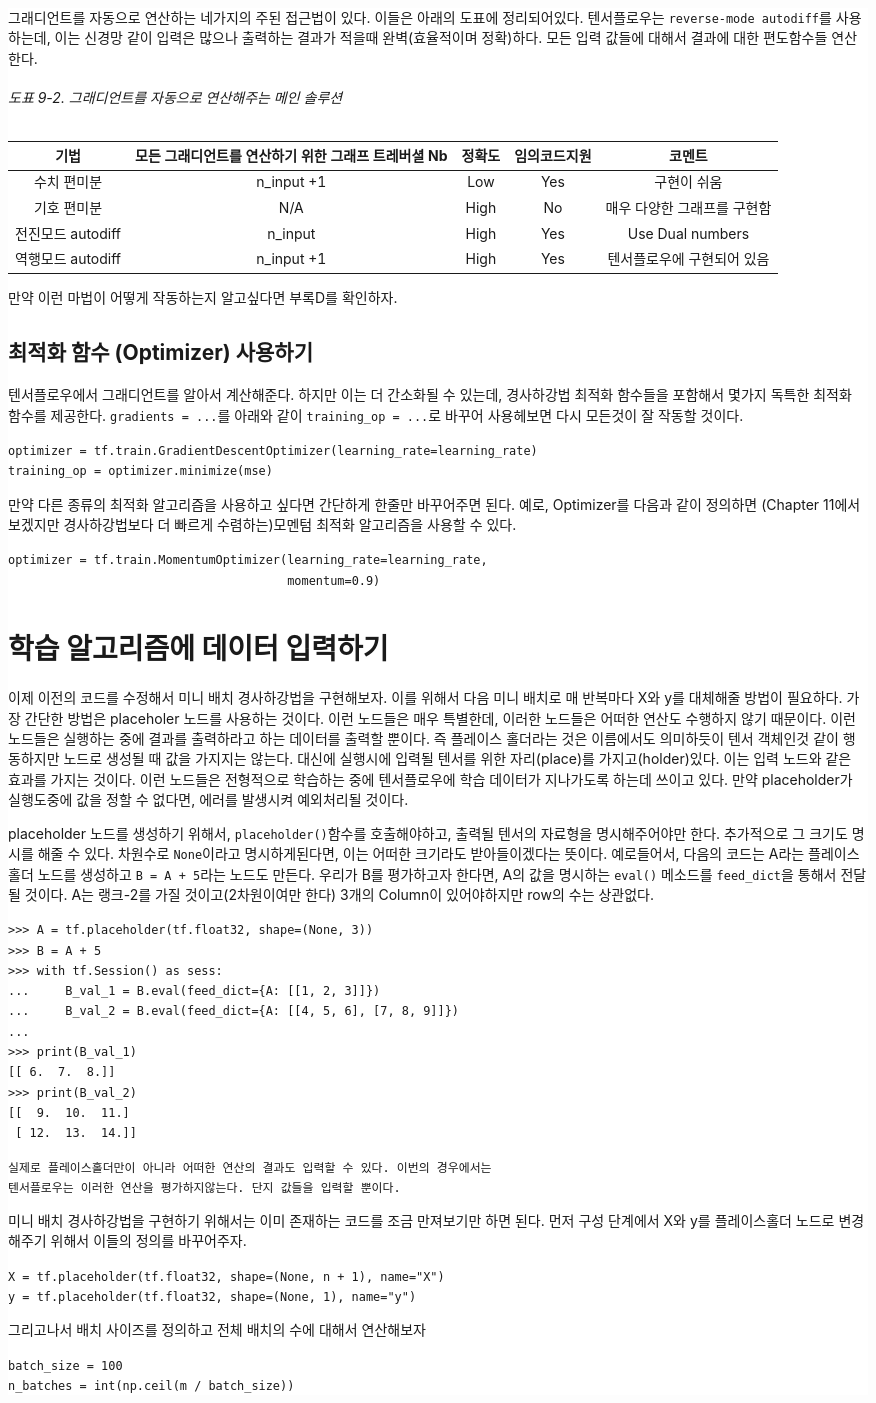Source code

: 
그래디언트를 자동으로 연산하는 네가지의 주된 접근법이 있다. 이들은 아래의 도표에 정리되어있다. 텐서플로우는 `reverse-mode autodiff`를 사용하는데, 이는 신경망 같이 입력은 많으나 출력하는 결과가 적을때 완벽(효율적이며 정확)하다. 모든 입력 값들에 대해서 결과에 대한 편도함수들 연산한다.
###### 도표 9-2. 그래디언트를 자동으로 연산해주는 메인 솔루션
 기법 | 모든 그래디언트를 연산하기 위한 그래프 트레버셜 Nb | 정확도 | 임의코드지원 | 코멘트 
 :-: | :-: | :--: | :-: | :--:
 수치 편미분 | n_input +1 | Low | Yes | 구현이 쉬움
 기호 편미분 | N/A | High | No | 매우 다양한 그래프를 구현함
 전진모드 autodiff | n_input | High | Yes | Use Dual numbers
 역행모드 autodiff | n_input +1 | High | Yes | 텐서플로우에 구현되어 있음

만약 이런 마법이 어떻게 작동하는지 알고싶다면 부록D를 확인하자.

## 최적화 함수 (Optimizer) 사용하기
텐서플로우에서 그래디언트를 알아서 계산해준다. 하지만 이는 더 간소화될 수 있는데, 경사하강법 최적화 함수들을 포함해서 몇가지 독특한 최적화 함수를 제공한다. `gradients = ...`를 아래와 같이 `training_op = ...`로 바꾸어 사용헤보면 다시 모든것이 잘 작동할 것이다.
```
optimizer = tf.train.GradientDescentOptimizer(learning_rate=learning_rate)
training_op = optimizer.minimize(mse)
```
만약 다른 종류의 최적화 알고리즘을 사용하고 싶다면 간단하게 한줄만 바꾸어주면 된다. 예로, Optimizer를 다음과 같이 정의하면 (Chapter 11에서 보겠지만 경사하강법보다 더 빠르게 수렴하는)모멘텀 최적화 알고리즘을 사용할 수 있다.
```
optimizer = tf.train.MomentumOptimizer(learning_rate=learning_rate,
                                       momentum=0.9)
```
# 학습 알고리즘에 데이터 입력하기
이제 이전의 코드를 수정해서 미니 배치 경사하강법을 구현해보자. 이를 위해서 다음 미니 배치로 매 반복마다 X와 y를 대체해줄 방법이 필요하다. 가장 간단한 방법은 placeholer 노드를 사용하는 것이다. 이런 노드들은 매우 특별한데, 이러한 노드들은 어떠한 연산도 수행하지 않기 때문이다. 이런 노드들은 실행하는 중에 결과를 출력하라고 하는 데이터를 출력할 뿐이다. 즉 플레이스 홀더라는 것은 이름에서도 의미하듯이 텐서 객체인것 같이 행동하지만 노드로 생성될 때 값을 가지지는 않는다. 대신에 실행시에 입력될 텐서를 위한 자리(place)를 가지고(holder)있다. 이는 입력 노드와 같은 효과를 가지는 것이다. 이런 노드들은 전형적으로 학습하는 중에 텐서플로우에 학습 데이터가 지나가도록 하는데 쓰이고 있다. 만약 placeholder가 실행도중에 값을 정할 수 없다면, 에러를 발생시켜 예외처리될 것이다. 

placeholder 노드를 생성하기 위해서, `placeholder()`함수를 호출해야하고, 출력될 텐서의 자료형을 명시해주어야만 한다. 추가적으로 그 크기도 명시를 해줄 수 있다. 차원수로 `None`이라고 명시하게된다면, 이는 어떠한 크기라도 받아들이겠다는 뜻이다. 예로들어서, 다음의 코드는 A라는 플레이스홀더 노드를 생성하고 `B = A + 5`라는 노드도 만든다. 우리가 B를 평가하고자 한다면, A의 값을 명시하는 `eval()` 메소드를 `feed_dict`을 통해서 전달될 것이다. A는 랭크-2를 가질 것이고(2차원이여만 한다) 3개의 Column이 있어야하지만 row의 수는 상관없다.
```
>>> A = tf.placeholder(tf.float32, shape=(None, 3))
>>> B = A + 5
>>> with tf.Session() as sess:
...     B_val_1 = B.eval(feed_dict={A: [[1, 2, 3]]})
...     B_val_2 = B.eval(feed_dict={A: [[4, 5, 6], [7, 8, 9]]})
... 
>>> print(B_val_1)
[[ 6.  7.  8.]]
>>> print(B_val_2)
[[  9.  10.  11.]
 [ 12.  13.  14.]]
```
```
실제로 플레이스홀더만이 아니라 어떠한 연산의 결과도 입력할 수 있다. 이번의 경우에서는
텐서플로우는 이러한 연산을 평가하지않는다. 단지 값들을 입력할 뿐이다.
```
미니 배치 경사하강법을 구현하기 위해서는 이미 존재하는 코드를 조금 만져보기만 하면 된다. 먼저 구성 단계에서 X와 y를 플레이스홀더 노드로 변경해주기 위해서 이들의 정의를 바꾸어주자.
```
X = tf.placeholder(tf.float32, shape=(None, n + 1), name="X")
y = tf.placeholder(tf.float32, shape=(None, 1), name="y")
```
그리고나서 배치 사이즈를 정의하고 전체 배치의 수에 대해서 연산해보자
```
batch_size = 100
n_batches = int(np.ceil(m / batch_size))
```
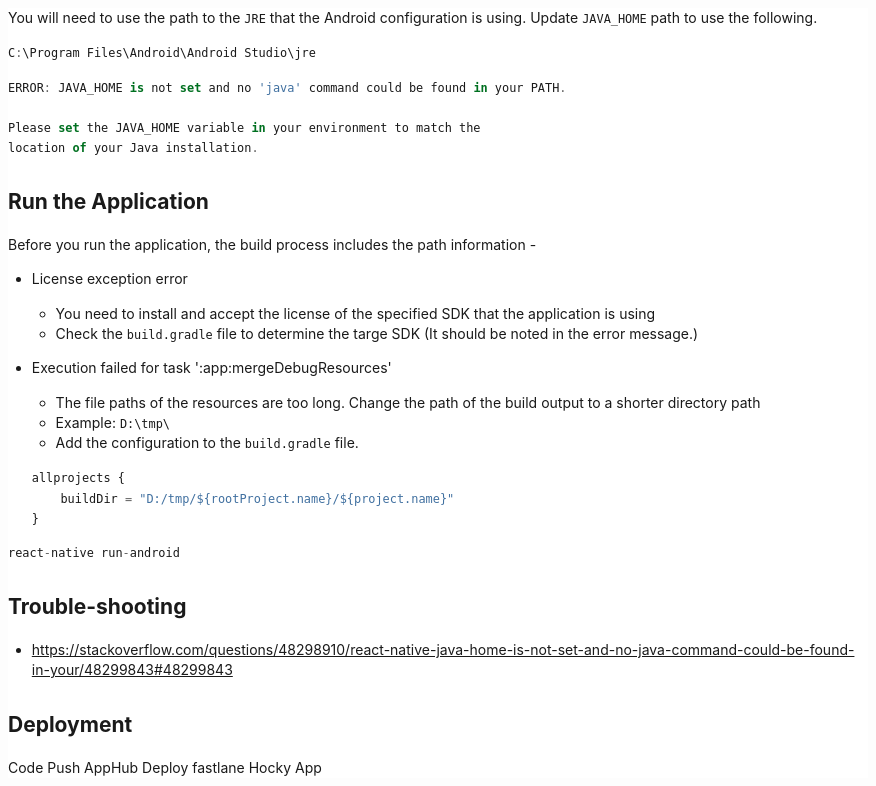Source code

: 
You will need to use the path to the `JRE` that the Android configuration is using. Update `JAVA_HOME` path to use the following. 

```ts
C:\Program Files\Android\Android Studio\jre
```


```ts
ERROR: JAVA_HOME is not set and no 'java' command could be found in your PATH.

Please set the JAVA_HOME variable in your environment to match the
location of your Java installation.
```

## Run the Application

Before you run the application, the build process includes the path information - 

* License exception error
  * You need to install and accept the license of the specified SDK that the application is using
  * Check the `build.gradle` file to determine the targe SDK (It should be noted in the error message.)


* Execution failed for task ':app:mergeDebugResources'
  * The file paths of the resources are too long. Change the path of the build output to a shorter directory path
  * Example: `D:\tmp\`
  * Add the configuration to the `build.gradle` file.

  ```ts
  allprojects {
      buildDir = "D:/tmp/${rootProject.name}/${project.name}"
  }
  ```

```ts
react-native run-android
```

## Trouble-shooting

* https://stackoverflow.com/questions/48298910/react-native-java-home-is-not-set-and-no-java-command-could-be-found-in-your/48299843#48299843

## Deployment

Code Push
AppHub Deploy
fastlane
Hocky App
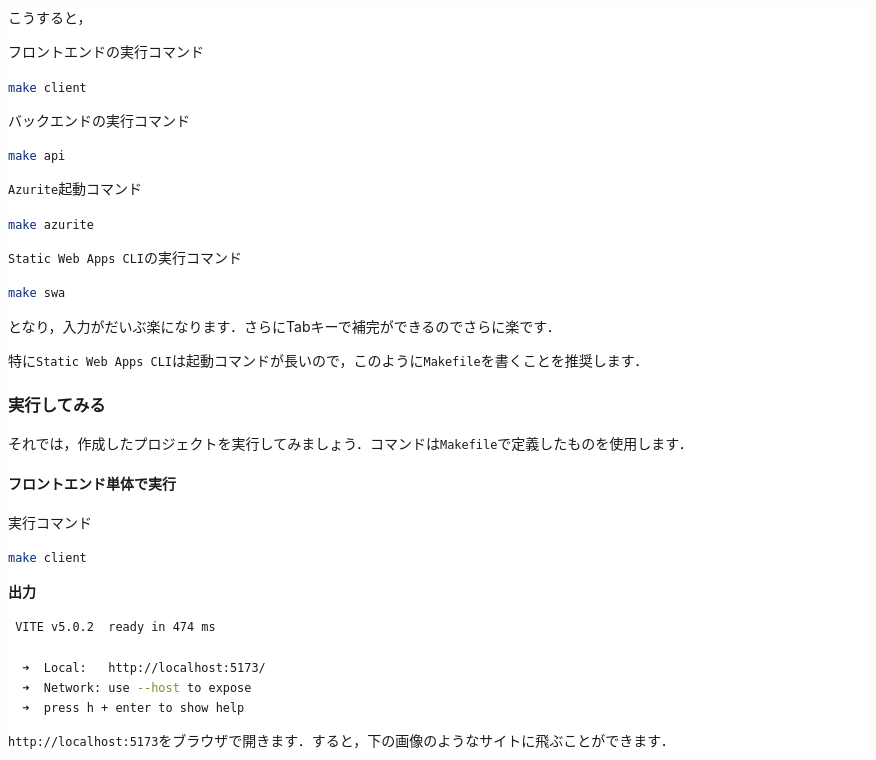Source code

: こうすると，

フロントエンドの実行コマンド
```bash
make client
```
バックエンドの実行コマンド
```bash
make api
```
`Azurite`起動コマンド
```bash
make azurite
```
`Static Web Apps CLI`の実行コマンド
```bash
make swa
```

となり，入力がだいぶ楽になります．さらにTabキーで補完ができるのでさらに楽です．

特に`Static Web Apps CLI`は起動コマンドが長いので，このように`Makefile`を書くことを推奨します．

### 実行してみる

それでは，作成したプロジェクトを実行してみましょう．コマンドは`Makefile`で定義したものを使用します．

#### フロントエンド単体で実行
実行コマンド
```bash
make client
```

**出力**
```bash
 VITE v5.0.2  ready in 474 ms

  ➜  Local:   http://localhost:5173/
  ➜  Network: use --host to expose
  ➜  press h + enter to show help
```

`http://localhost:5173`をブラウザで開きます．すると，下の画像のようなサイトに飛ぶことができます．
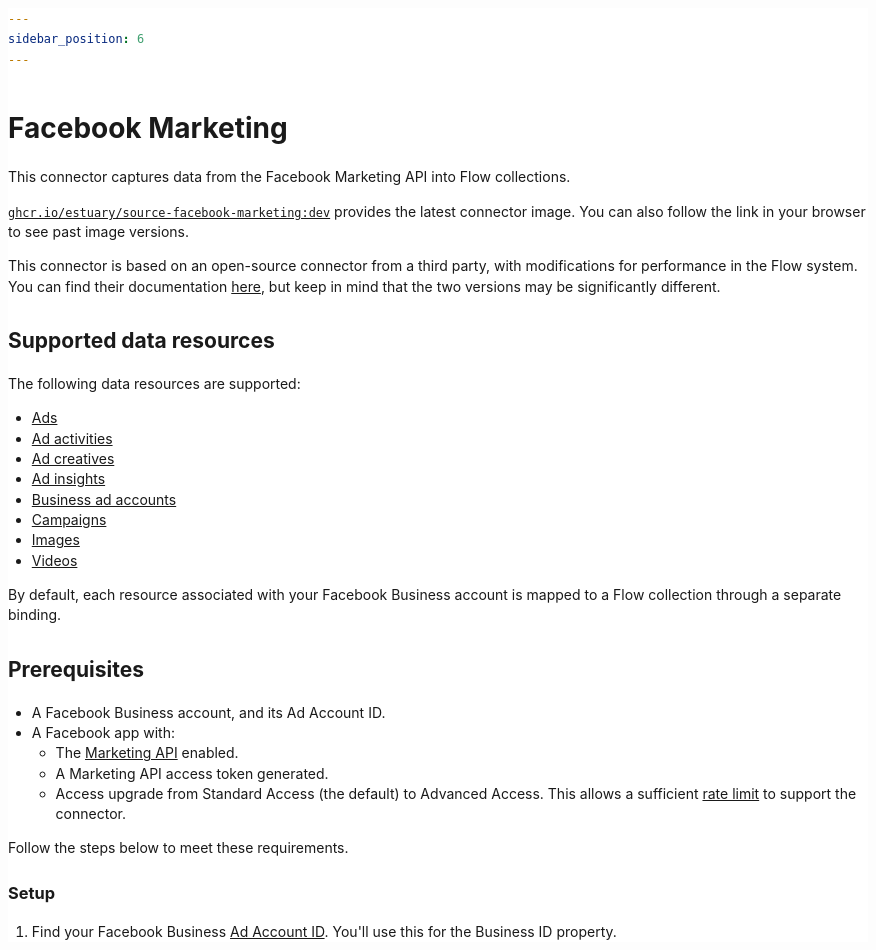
 ```yaml
---
sidebar_position: 6
---
```


# Facebook Marketing

This connector captures data from the Facebook Marketing API into Flow collections.

[`ghcr.io/estuary/source-facebook-marketing:dev`](https://ghcr.io/estuary/source-facebook-marketing:dev) provides the latest connector image. You can also follow the link in your browser to see past image versions.

This connector is based on an open-source connector from a third party, with modifications for performance in the Flow system.
You can find their documentation [here](https://docs.airbyte.com/integrations/sources/facebook-marketing/),
but keep in mind that the two versions may be significantly different.

## Supported data resources

The following data resources are supported:

* [Ads](https://developers.facebook.com/docs/marketing-api/reference/adgroup)
* [Ad activities](https://developers.facebook.com/docs/marketing-api/reference/ad-activity)
* [Ad creatives](https://developers.facebook.com/docs/marketing-api/reference/ad-creative)
* [Ad insights](https://developers.facebook.com/docs/marketing-api/reference/adgroup/insights/)
* [Business ad accounts](https://developers.facebook.com/docs/marketing-api/reference/business/adaccount/)
* [Campaigns](https://developers.facebook.com/docs/marketing-api/reference/ad-campaign-group)
* [Images](https://developers.facebook.com/docs/marketing-api/reference/ad-image)
* [Videos](https://developers.facebook.com/docs/graph-api/reference/video/)

By default, each resource associated with your Facebook Business account is mapped to a Flow collection through a separate binding.

## Prerequisites

* A Facebook Business account, and its Ad Account ID.
* A Facebook app with:
  * The [Marketing API](https://developers.facebook.com/products/marketing-api/) enabled.
  * A Marketing API access token generated.
  * Access upgrade from Standard Access (the default) to Advanced Access. This allows a sufficient [rate limit](https://developers.facebook.com/docs/marketing-api/overview/authorization#limits) to support the connector.

Follow the steps below to meet these requirements.

### Setup

1. Find your Facebook Business [Ad Account ID](https://www.facebook.com/business/help/1492627900875762).
You'll use this for the Business ID property.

*Task to complete*
Repeat exactly the lines from the first line of the records above through the line containing "## 최적화 함수 (Optimizer) 사용하기", both included. Leave out the pictures.

*Your response*
Source code

: 
그래디언트를 자동으로 연산하는 네가지의 주된 접근법이 있다. 이들은 아래의 도표에 정리되어있다. 텐서플로우는 `reverse-mode autodiff`를 사용하는데, 이는 신경망 같이 입력은 많으나 출력하는 결과가 적을때 완벽(효율적이며 정확)하다. 모든 입력 값들에 대해서 결과에 대한 편도함수들 연산한다.
###### 도표 9-2. 그래디언트를 자동으로 연산해주는 메인 솔루션
 기법 | 모든 그래디언트를 연산하기 위한 그래프 트레버셜 Nb | 정확도 | 임의코드지원 | 코멘트 
 :-: | :-: | :--: | :-: | :--:
 수치 편미분 | n_input +1 | Low | Yes | 구현이 쉬움
 기호 편미분 | N/A | High | No | 매우 다양한 그래프를 구현함
 전진모드 autodiff | n_input | High | Yes | Use Dual numbers
 역행모드 autodiff | n_input +1 | High | Yes | 텐서플로우에 구현되어 있음

만약 이런 마법이 어떻게 작동하는지 알고싶다면 부록D를 확인하자.

## 최적화 함수 (Optimizer) 사용하기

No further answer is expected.